## EXERCISE TASKS
**1.** Answer these from the aphasia lab news:
(a) Where was the Clinical Aphasiology Conference held?
(b) What group did Amari DeBerry and Jana El Alfy come from?
(c) What fund awarded Allison Shane a grant?
**2.** Please rewrite the paragraph in the aphasia lab news that begins "Undergraduate, Allison Shane and PhD student" in a shorter form, keeping its main facts.
**3.** Reproduce the aphasia lab news word for word, everything from "Women Huskies visits" down to "receives SURF award!".

Holiday Mystery Party

This year, at our aphasia groups party, group members were tasked with a deductive reasoning assignment to figure out the mystery of :

We had a blast as always and got in some good communication practice as well. Our students went well ABOVE and BEYOND this year in their planning. Check out the video here.

Aphasia Rehab Lab in Hawaii!

Undergraduate, Allison Shane and PhD student Portia Washington were selected to share their work at the Clinical Aphasiology Conference in Hawaii. Allison’s work looked at how the language of people with aphasia changed before and after a training session. She analyzed their at-home language.  Portia’s work was a joint project between the Aphasia Rehab Lab and the Brain and Language Lab looking at whether it matters if people with aphasia are trained in the evening or in the morning. (Spoiler: It does)

Women Huskies visits Aphasia Groups

Amari DeBerry & Jana El Alfy from Women Huskies came to visit some of their biggest fans!  We asked them questions about practice, their nutrition, and their coach and found lots of similarities between aphasia recovery and being a division one college athlete! You work hard, you practice hard, you stay as healthy as you can by eating the right foods and being smart about exercise and you take help to get better– even when it isn’t easy.

We got to go watch them practice on the court the following week! GO HUSKIES!

Allison Shane receives SURF award!

Congratulations to our  undergraduate research assistant, Allison Shane, who was awarded a grant from the Summer Undergraduate Research Fund for her her honors thesis work!  Her work is going to help us to understand how treatment translates to the home environment. It’s great that someone gets better in therapy, but does this mean that these improvements are reflected at home???  Follow Allison’s work to see.

Page images and extracted text
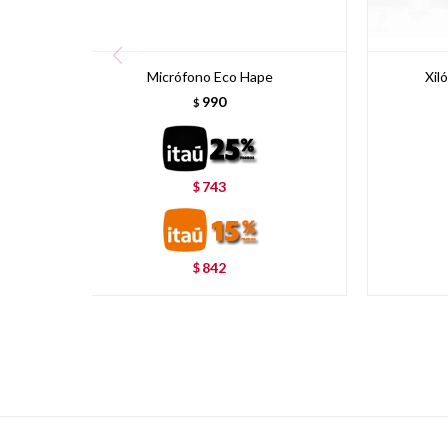
Micrófono Eco Hape
Xil
990
$
743
$
842
$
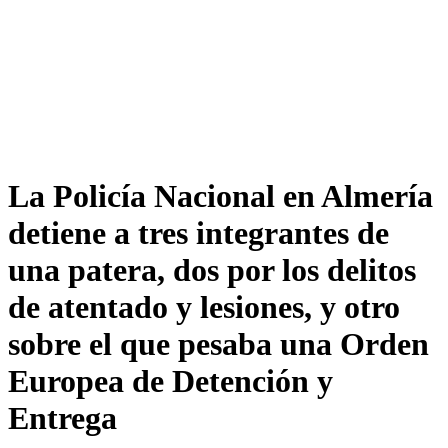
La Policía Nacional en Almería
detiene a tres integrantes de
una patera, dos por los delitos
de atentado y lesiones, y otro
sobre el que pesaba una Orden
Europea de Detención y
Entrega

## ANSWERS TO THE TASKS
**1.**
(a) Hawaii
(b) Women Huskies
(c) The Summer Undergraduate Research Fund

**2.** Undergraduate Allison Shane and PhD student Portia Washington were chosen to present at the Clinical Aphasiology Conference in Hawaii. Allison analyzed how the at-home language of people with aphasia changed before and after a training session. Portia's work, a joint project of the Aphasia Rehab Lab and the Brain and Language Lab, showed that it matters whether people with aphasia are trained in the morning or the evening.

**3.**
Women Huskies visits Aphasia Groups

Amari DeBerry & Jana El Alfy from Women Huskies came to visit some of their biggest fans!  We asked them questions about practice, their nutrition, and their coach and found lots of similarities between aphasia recovery and being a division one college athlete! You work hard, you practice hard, you stay as healthy as you can by eating the right foods and being smart about exercise and you take help to get better– even when it isn’t easy.

We got to go watch them practice on the court the following week! GO HUSKIES!

Allison Shane receives SURF award!